## Extrait du texte:
-------------------------
En Inde du Sud, l’accès à l’eau est une question aussi cruciale que celle de l’assainissement. Et la demande d’électricité est en plein boum. Dès sa fondation, Auroville s’est penchée sur la gestion des fluides avec une ambition phare : recycler et renouveler pour faire écosystème. Smart et résilient avant l’heure.

 

Pendant les 30 premières années d’Auroville, priorité était donnée à la reforestation afin de stopper l’érosion continue de la terre. Capter les eaux de la mousson d’octobre-novembre pour irriguer les plantations d’arbres était l’impératif. De nombreux bassins pour recueillir les eaux de ruissellement et des canaux d’irrigation furent creusés, le plus souvent à coups de pioche. 2 millions d’arbres plantés plus tard – sachant qu’avec 1 arbre planté, 3 autres vont pousser naturellement – l’état des nappes phréatiques s’est considérablement amélioré. Bonne nouvelle pour l’eau potable, puisque c’est dans ces nappes que l’on puise pour boire et cuisiner.
-------------------------
## Extraits des entrées:

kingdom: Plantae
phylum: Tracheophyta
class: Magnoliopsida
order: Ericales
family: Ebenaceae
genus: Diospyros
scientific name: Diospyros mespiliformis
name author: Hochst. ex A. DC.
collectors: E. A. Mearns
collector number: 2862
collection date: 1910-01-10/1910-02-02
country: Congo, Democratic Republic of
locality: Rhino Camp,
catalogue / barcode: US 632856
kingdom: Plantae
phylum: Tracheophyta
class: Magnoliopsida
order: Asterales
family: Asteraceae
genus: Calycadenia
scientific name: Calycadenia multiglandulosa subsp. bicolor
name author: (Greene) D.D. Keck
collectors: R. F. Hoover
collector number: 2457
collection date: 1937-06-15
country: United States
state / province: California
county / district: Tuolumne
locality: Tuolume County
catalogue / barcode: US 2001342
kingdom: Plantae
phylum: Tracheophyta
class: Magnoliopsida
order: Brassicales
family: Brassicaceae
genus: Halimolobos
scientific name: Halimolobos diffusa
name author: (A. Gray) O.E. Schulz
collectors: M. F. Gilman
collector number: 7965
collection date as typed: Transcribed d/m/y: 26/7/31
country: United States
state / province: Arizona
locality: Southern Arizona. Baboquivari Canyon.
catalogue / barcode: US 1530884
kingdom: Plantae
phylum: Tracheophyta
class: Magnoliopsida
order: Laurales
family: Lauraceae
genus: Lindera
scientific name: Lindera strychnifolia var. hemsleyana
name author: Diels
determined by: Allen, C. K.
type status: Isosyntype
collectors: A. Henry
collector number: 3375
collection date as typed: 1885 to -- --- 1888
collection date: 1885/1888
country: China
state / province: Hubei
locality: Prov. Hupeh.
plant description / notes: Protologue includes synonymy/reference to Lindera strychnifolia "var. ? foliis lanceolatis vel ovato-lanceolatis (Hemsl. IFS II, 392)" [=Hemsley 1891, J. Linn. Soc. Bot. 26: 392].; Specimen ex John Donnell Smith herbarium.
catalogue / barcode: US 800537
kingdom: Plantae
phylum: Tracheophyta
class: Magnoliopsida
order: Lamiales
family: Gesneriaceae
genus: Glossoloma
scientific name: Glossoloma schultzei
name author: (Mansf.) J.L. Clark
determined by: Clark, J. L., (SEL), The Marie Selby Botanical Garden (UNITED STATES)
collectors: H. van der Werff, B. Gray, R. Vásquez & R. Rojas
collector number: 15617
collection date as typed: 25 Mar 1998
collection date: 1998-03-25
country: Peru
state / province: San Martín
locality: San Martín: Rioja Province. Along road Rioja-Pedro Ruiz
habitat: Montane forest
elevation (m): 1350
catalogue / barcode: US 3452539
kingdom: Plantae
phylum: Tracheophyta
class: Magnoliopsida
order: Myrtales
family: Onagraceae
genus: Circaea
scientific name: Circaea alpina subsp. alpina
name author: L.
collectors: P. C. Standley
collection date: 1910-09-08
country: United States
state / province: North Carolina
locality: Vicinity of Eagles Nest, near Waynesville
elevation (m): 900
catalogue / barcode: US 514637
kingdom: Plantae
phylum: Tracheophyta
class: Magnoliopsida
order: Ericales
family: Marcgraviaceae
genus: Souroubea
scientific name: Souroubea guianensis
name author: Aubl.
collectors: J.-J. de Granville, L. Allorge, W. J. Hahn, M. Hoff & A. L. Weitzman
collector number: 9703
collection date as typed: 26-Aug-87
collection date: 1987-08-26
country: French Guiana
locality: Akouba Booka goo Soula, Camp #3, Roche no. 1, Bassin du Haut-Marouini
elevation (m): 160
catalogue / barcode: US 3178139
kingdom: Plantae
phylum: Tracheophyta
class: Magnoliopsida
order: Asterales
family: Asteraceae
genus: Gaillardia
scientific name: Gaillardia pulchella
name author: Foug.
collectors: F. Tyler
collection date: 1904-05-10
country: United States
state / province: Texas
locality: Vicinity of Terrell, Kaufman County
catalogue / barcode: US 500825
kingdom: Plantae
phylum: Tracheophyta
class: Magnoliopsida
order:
-------------------------
## Consigne 1:
Selon le texte sur Auroville, combien d'arbres ont été plantés ?
## Consigne 2:
Réécrivez les entrées en CSV à deux colonnes, « champ » et « valeur », en commençant au début des entrées et en terminant à la ligne contenant « scientific name: Glossoloma schultzei », incluse. Mettez une ligne par entrée, chaque champ entre guillemets, avec les sauts de ligne remplacés par des espaces.

## Réponse 1:
2 millions d'arbres.

## Réponse 2:
champ,valeur
"kingdom:","Plantae"
"phylum:","Tracheophyta"
"class:","Magnoliopsida"
"order:","Ericales"
"family:","Ebenaceae"
"genus:","Diospyros"
"scientific name:","Diospyros mespiliformis"
"name author:","Hochst. ex A. DC."
"collectors:","E. A. Mearns"
"collector number:","2862"
"collection date:","1910-01-10/1910-02-02"
"country:","Congo, Democratic Republic of"
"locality:","Rhino Camp,"
"catalogue / barcode:","US 632856"
"kingdom:","Plantae"
"phylum:","Tracheophyta"
"class:","Magnoliopsida"
"order:","Asterales"
"family:","Asteraceae"
"genus:","Calycadenia"
"scientific name:","Calycadenia multiglandulosa subsp. bicolor"
"name author:","(Greene) D.D. Keck"
"collectors:","R. F. Hoover"
"collector number:","2457"
"collection date:","1937-06-15"
"country:","United States"
"state / province:","California"
"county / district:","Tuolumne"
"locality:","Tuolume County"
"catalogue / barcode:","US 2001342"
"kingdom:","Plantae"
"phylum:","Tracheophyta"
"class:","Magnoliopsida"
"order:","Brassicales"
"family:","Brassicaceae"
"genus:","Halimolobos"
"scientific name:","Halimolobos diffusa"
"name author:","(A. Gray) O.E. Schulz"
"collectors:","M. F. Gilman"
"collector number:","7965"
"collection date as typed:","Transcribed d/m/y: 26/7/31"
"country:","United States"
"state / province:","Arizona"
"locality:","Southern Arizona. Baboquivari Canyon."
"catalogue / barcode:","US 1530884"
"kingdom:","Plantae"
"phylum:","Tracheophyta"
"class:","Magnoliopsida"
"order:","Laurales"
"family:","Lauraceae"
"genus:","Lindera"
"scientific name:","Lindera strychnifolia var. hemsleyana"
"name author:","Diels"
"determined by:","Allen, C. K."
"type status:","Isosyntype"
"collectors:","A. Henry"
"collector number:","3375"
"collection date as typed:","1885 to -- --- 1888"
"collection date:","1885/1888"
"country:","China"
"state / province:","Hubei"
"locality:","Prov. Hupeh."
"plant description / notes:","Protologue includes synonymy/reference to Lindera strychnifolia ""var. ? foliis lanceolatis vel ovato-lanceolatis (Hemsl. IFS II, 392)"" [=Hemsley 1891, J. Linn. Soc. Bot. 26: 392].; Specimen ex John Donnell Smith herbarium."
"catalogue / barcode:","US 800537"
"kingdom:","Plantae"
"phylum:","Tracheophyta"
"class:","Magnoliopsida"
"order:","Lamiales"
"family:","Gesneriaceae"
"genus:","Glossoloma"
"scientific name:","Glossoloma schultzei"